Tarefas a realizar
1) Modifique o trecho da crónica sobre tapetes que vai de "A COVID19 veio" até "para lições futuras." e escreva-o de novo, trocando "quebra-cabeças" por "enigma".
2) Responda às perguntas seguintes com base na crónica sobre tapetes.
(a) Ao fim de quanto tempo de isolamento social físico é escrita a crónica?
(b) Entre que anos, segundo a crónica, foi treinado o espírito que agora se reflete em Évora?
(c) Quanto tempo durou o discurso do presidente de Câmara aos cidadãos?

Texto para ler
* * * * * * *

31.3.20

Uma crónica sobre tapetes (1)

A COVID19 veio tirar-nos o tapete debaixo dos pés. É sobre estes tapetes e efeitos do seu desaparecimento em vários pés que me demorarei nas próximas crónicas. Ao fim de duas semanas e meia de isolamento social físico, em que tento – e falta muito pouco para conseguir – trabalhar o dobro, o tempo para pensar nesta revolução das nossas vidas torna-se no melhor quebra-cabeças, no microscópio mais preciso, no telescópio mais poderoso. O tempo que podemos arranjar para recolher, sistematizar e estudar as ideias a partir dos factos que nos chegam, sobretudo, através do discorrer de palavras que nos recordam, ou alertam para, a realidade. E que de preferência nos venham a servir de tópicos para lições futuras.
Vou começar pela política local, normalmente dada a questiúnculas que parecem mais ridículas ainda quando comparadas com as questões planetárias prementes, mas que têm um impacto importante no bem-estar quotidiano e nas necessidades básicas dos cidadãos. Sobretudo dos que já estavam mais confinados ao local, sem possibilidade de escape. E se vou falar do local, que seja de Évora onde, mais uma vez, se reflecte agora o espírito treinado, entre 2001 e 2013, para se fixarem as atenções e reivindicações, bem como as formas de as concretizar em torno de três problemas que como outros agora, dir-me-ão, diz muito sobre o nível de importância dos mesmos na vida que nos espera.
Ora, então, o actual executivo da Câmara de Évora dizia que estavam mal: as finanças do próprio município, as actividades culturais oferecidas aos seus munícipes e a limpeza do espaço público. Imagine-se, agora, como vai ser a vida de quem, apostou em reequilibrar as finanças no tempo em que esse era um objectivo nacional – estávamos todos na mesma, a sair da crise – e em que o fez começando, nos primeiros quatro anos, a recolher os frutos do esforço anterior em tornar Évora atraente para empresas e negócios. A pandemia de crise económica que se seguirá depois de tratada a da saúde, tirará esse capacho dos pés do município que, com o risco de parar de servir quem deve, terá de desequilibrar a sua própria casa para continuar a servir as dos cidadãos. Ou então não serve para nada, de finanças arrumadinhas num capacho e o resto do chão por tapar.
E o tipo de actividade cultural em que se apostou tanto – na rua e dependente de uma cara logística de deslocações internacionais, porque assente em pouco auto-suficientes, mesmo que excelentes, agentes – tornar-se-á, quer-me parecer, no tapete cada vez mais mágico e difícil de encontrar, e com pouco espaço para que muitos se sentem nele e, com todo o direito que têm, viajem.
Resta varrer o quintal. O que já se fez com todo o afã usando o glifosato e que, e bem, uma vez denunciado levou a investimento em alternativas que, obviamente, podem até fazer parecer as ruas mais limpas, mas não evitam que a pandemia chegue a Évora.
Quando fazer política, metaforicamente se transforma num mero exercício doméstico de espalhar lixo para que outros tenham de o apanhar, para que depois se apareça armado em bate-escova-aspira, mas com os mesmos ou piores recursos e engenho para resolver o problema que era salvação; e se procure esconder o lixo debaixo do tapete, quando este é puxado por uma força cósmica, o que ficará à mostra não é bonito. E isso quase justifica que um presidente de Câmara faça um discurso de sete minutos aos cidadãos em que não diga absolutamente nada. Como foi, de facto, o caso.

* * * * * * *

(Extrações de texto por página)

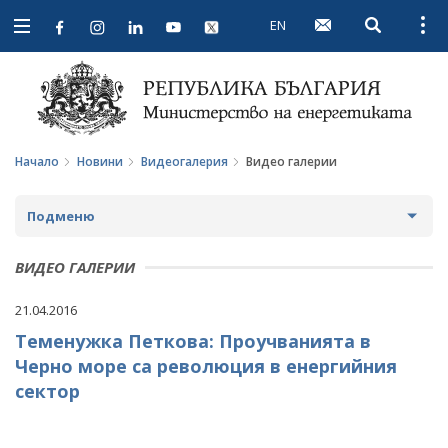
EN
Open searc
Open
Open
navigation
Начало
Новини
Видеогалерия
Видео галерии
Подменю
НОВИНИ
ВИДЕО ГАЛЕРИИ
ПРЕДСТОЯЩИ СЪБИТИЯ
21.04.2016
Теменужка Петкова: Проучванията в
ЗА ОБЩЕСТВЕНО ОБСЪЖДАНЕ
Черно море са революция в енергийния
ПРОЕКТИ ЗА ОБЩЕСТВЕНО ОБСЪЖДАНЕ
ИНТЕРВЮТА
сектор
ЗАВЪРШИЛИ ПРОЦЕДУРИ ЗА ОБЩЕСТВЕНО
ПАРЛАМЕНТАРЕН КОНТРОЛ
ОБСЪЖДАНЕ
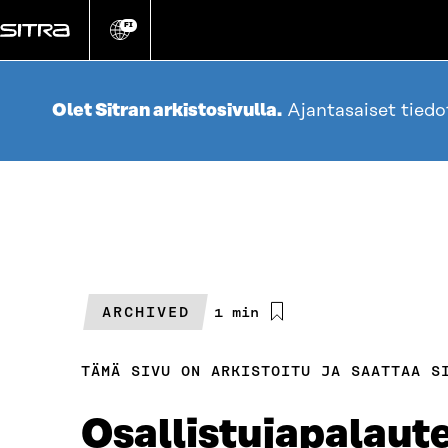
Siirry
suoraan
FI
Vaihda
sivuston
sisältöön
kieli
Olet Sitran arkistosivulla.
Ajantasaiset tied
ARCHIVED
Arvioitu
1 min
lukuaika
TÄMÄ SIVU ON ARKISTOITU JA SAATTAA S
Osallistujapalaut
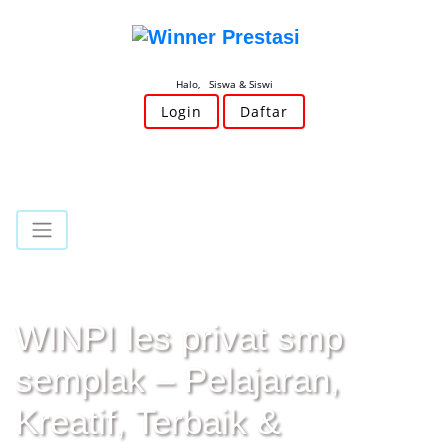
Halo, Siswa & Siswi
Login
Daftar
WINPI les privat smp
semplak – Pelajaran,
Kreatif, Terbaik &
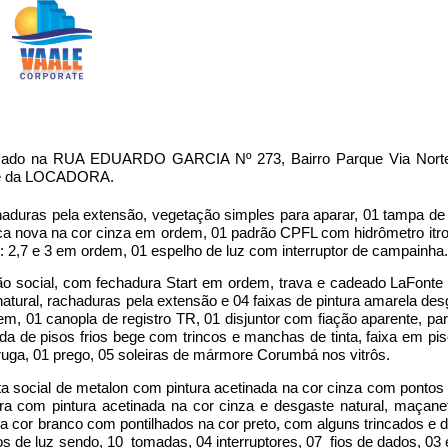
calizado na RUA EDUARDO GARCIA Nº 273, Bairro Parque Via Nort
ade da LOCADORA.
duras pela extensão, vegetação simples para aparar, 01 tampa de
fosca nova na cor cinza em ordem, 01 padrão CPFL com hidrômetro it
: 2,7 e 3 em ordem, 01 espelho de luz com interruptor de campainha.
ão social, com fechadura Start em ordem, trava e cadeado LaFonte
tural, rachaduras pela extensão e 04 faixas de pintura amarela des
em, 01 canopla de registro TR, 01 disjuntor com fiação aparente, pa
ida de pisos frios bege com trincos e manchas de tinta, faixa em pi
ruga, 01 prego, 05 soleiras de mármore Corumbá nos vitrôs.
 social de metalon com pintura acetinada na cor cinza com pontos
a com pintura acetinada na cor cinza e desgaste natural, maçaneta
a cor branco com pontilhados na cor preto, com alguns trincados e d
s de luz sendo, 10 tomadas, 04 interruptores, 07 fios de dados, 03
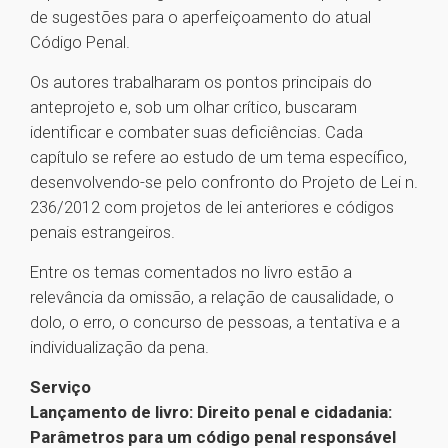
de sugestões para o aperfeiçoamento do atual
Código Penal.
Os autores trabalharam os pontos principais do
anteprojeto e, sob um olhar crítico, buscaram
identificar e combater suas deficiências. Cada
capítulo se refere ao estudo de um tema específico,
desenvolvendo-se pelo confronto do Projeto de Lei n.
236/2012 com projetos de lei anteriores e códigos
penais estrangeiros.
Entre os temas comentados no livro estão a
relevância da omissão, a relação de causalidade, o
dolo, o erro, o concurso de pessoas, a tentativa e a
individualização da pena.
Serviço
Lançamento de livro: Direito penal e cidadania:
Parâmetros para um código penal responsável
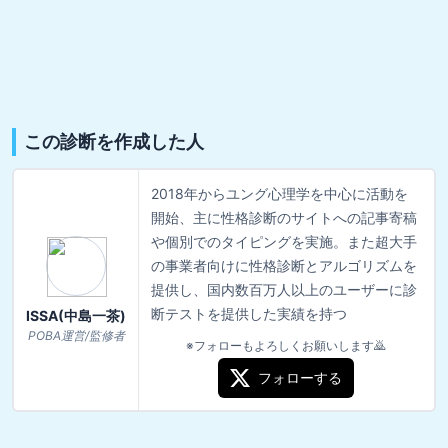
この診断を作成した人
2018年からユング心理学を中心に活動を
開始、主に性格診断のサイトへの記事寄稿
や個別でのタイピングを実施。また超大手
の事業者向けに性格診断とアルゴリズムを
提供し、国内数百万人以上のユーザーに診
断テストを提供した実績を持つ
ISSA(中島一茶)
POBA運営/監修者
※フォローもよろしくお願いします🙇
フォローする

* * * * * * *

As suas respostas
1)
A COVID19 veio tirar-nos o tapete debaixo dos pés. É sobre estes tapetes e efeitos do seu desaparecimento em vários pés que me demorarei nas próximas crónicas. Ao fim de duas semanas e meia de isolamento social físico, em que tento – e falta muito pouco para conseguir – trabalhar o dobro, o tempo para pensar nesta revolução das nossas vidas torna-se no melhor enigma, no microscópio mais preciso, no telescópio mais poderoso. O tempo que podemos arranjar para recolher, sistematizar e estudar as ideias a partir dos factos que nos chegam, sobretudo, através do discorrer de palavras que nos recordam, ou alertam para, a realidade. E que de preferência nos venham a servir de tópicos para lições futuras.

2)
(a) Duas semanas e meia.
(b) Entre 2001 e 2013.
(c) Sete minutos.